Instructions for the task:
Please give the lines from the start of the records through the line containing "ଚିତ୍ରାଙ୍ଗଦା" as a JSON list of strings, one string per line, leaving out blank lines.

Entries provided:
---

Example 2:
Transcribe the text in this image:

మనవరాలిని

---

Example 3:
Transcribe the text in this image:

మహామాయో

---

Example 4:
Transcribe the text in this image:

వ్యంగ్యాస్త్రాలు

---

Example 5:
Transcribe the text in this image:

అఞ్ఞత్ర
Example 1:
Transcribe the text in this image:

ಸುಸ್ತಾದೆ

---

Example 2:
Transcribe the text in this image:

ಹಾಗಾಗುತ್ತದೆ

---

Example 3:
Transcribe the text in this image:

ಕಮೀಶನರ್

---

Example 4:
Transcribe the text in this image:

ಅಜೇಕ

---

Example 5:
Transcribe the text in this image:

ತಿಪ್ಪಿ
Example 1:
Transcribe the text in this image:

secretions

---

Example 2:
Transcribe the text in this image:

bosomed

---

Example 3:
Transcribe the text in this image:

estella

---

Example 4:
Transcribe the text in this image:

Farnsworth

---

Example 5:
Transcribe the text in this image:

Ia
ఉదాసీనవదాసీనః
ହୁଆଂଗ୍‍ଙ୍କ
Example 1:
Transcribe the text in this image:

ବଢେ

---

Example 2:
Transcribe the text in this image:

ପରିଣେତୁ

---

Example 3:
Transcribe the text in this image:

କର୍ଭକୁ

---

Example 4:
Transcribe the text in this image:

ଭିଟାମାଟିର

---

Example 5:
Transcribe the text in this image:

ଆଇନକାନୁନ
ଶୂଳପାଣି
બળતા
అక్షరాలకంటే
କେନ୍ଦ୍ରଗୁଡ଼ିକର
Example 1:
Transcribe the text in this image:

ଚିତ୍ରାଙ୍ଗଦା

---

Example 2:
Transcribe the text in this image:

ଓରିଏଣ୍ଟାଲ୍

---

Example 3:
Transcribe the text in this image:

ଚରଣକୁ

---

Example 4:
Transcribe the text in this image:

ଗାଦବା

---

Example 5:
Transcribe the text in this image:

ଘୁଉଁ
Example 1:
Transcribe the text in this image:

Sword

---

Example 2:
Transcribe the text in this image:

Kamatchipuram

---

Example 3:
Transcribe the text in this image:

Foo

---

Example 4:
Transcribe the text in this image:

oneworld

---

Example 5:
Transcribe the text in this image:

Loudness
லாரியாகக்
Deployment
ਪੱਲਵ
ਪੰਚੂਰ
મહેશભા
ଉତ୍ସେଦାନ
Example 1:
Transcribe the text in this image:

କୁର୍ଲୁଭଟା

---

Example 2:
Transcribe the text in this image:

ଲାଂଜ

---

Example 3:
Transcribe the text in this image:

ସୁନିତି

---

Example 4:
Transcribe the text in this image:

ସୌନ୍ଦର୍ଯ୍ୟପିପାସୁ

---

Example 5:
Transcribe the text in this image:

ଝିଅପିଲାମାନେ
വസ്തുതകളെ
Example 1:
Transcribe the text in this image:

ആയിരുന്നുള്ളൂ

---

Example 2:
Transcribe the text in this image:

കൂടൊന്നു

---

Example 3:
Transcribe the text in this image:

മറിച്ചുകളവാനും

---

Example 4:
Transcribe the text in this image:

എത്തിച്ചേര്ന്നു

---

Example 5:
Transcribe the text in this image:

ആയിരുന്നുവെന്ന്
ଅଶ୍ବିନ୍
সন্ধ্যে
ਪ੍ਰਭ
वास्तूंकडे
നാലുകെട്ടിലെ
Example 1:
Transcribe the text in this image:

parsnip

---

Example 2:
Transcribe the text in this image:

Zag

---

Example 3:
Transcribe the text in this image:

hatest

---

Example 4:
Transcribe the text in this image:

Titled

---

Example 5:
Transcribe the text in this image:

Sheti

Complete response:
[
  "---",
  "Example 2:",
  "Transcribe the text in this image:",
  "మనవరాలిని",
  "---",
  "Example 3:",
  "Transcribe the text in this image:",
  "మహామాయో",
  "---",
  "Example 4:",
  "Transcribe the text in this image:",
  "వ్యంగ్యాస్త్రాలు",
  "---",
  "Example 5:",
  "Transcribe the text in this image:",
  "అఞ్ఞత్ర",
  "Example 1:",
  "Transcribe the text in this image:",
  "ಸುಸ್ತಾದೆ",
  "---",
  "Example 2:",
  "Transcribe the text in this image:",
  "ಹಾಗಾಗುತ್ತದೆ",
  "---",
  "Example 3:",
  "Transcribe the text in this image:",
  "ಕಮೀಶನರ್",
  "---",
  "Example 4:",
  "Transcribe the text in this image:",
  "ಅಜೇಕ",
  "---",
  "Example 5:",
  "Transcribe the text in this image:",
  "ತಿಪ್ಪಿ",
  "Example 1:",
  "Transcribe the text in this image:",
  "secretions",
  "---",
  "Example 2:",
  "Transcribe the text in this image:",
  "bosomed",
  "---",
  "Example 3:",
  "Transcribe the text in this image:",
  "estella",
  "---",
  "Example 4:",
  "Transcribe the text in this image:",
  "Farnsworth",
  "---",
  "Example 5:",
  "Transcribe the text in this image:",
  "Ia",
  "ఉదాసీనవదాసీనః",
  "ହୁଆଂଗ୍‍ଙ୍କ",
  "Example 1:",
  "Transcribe the text in this image:",
  "ବଢେ",
  "---",
  "Example 2:",
  "Transcribe the text in this image:",
  "ପରିଣେତୁ",
  "---",
  "Example 3:",
  "Transcribe the text in this image:",
  "କର୍ଭକୁ",
  "---",
  "Example 4:",
  "Transcribe the text in this image:",
  "ଭିଟାମାଟିର",
  "---",
  "Example 5:",
  "Transcribe the text in this image:",
  "ଆଇନକାନୁନ",
  "ଶୂଳପାଣି",
  "બળતા",
  "అక్షరాలకంటే",
  "କେନ୍ଦ୍ରଗୁଡ଼ିକର",
  "Example 1:",
  "Transcribe the text in this image:",
  "ଚିତ୍ରାଙ୍ଗଦା"
]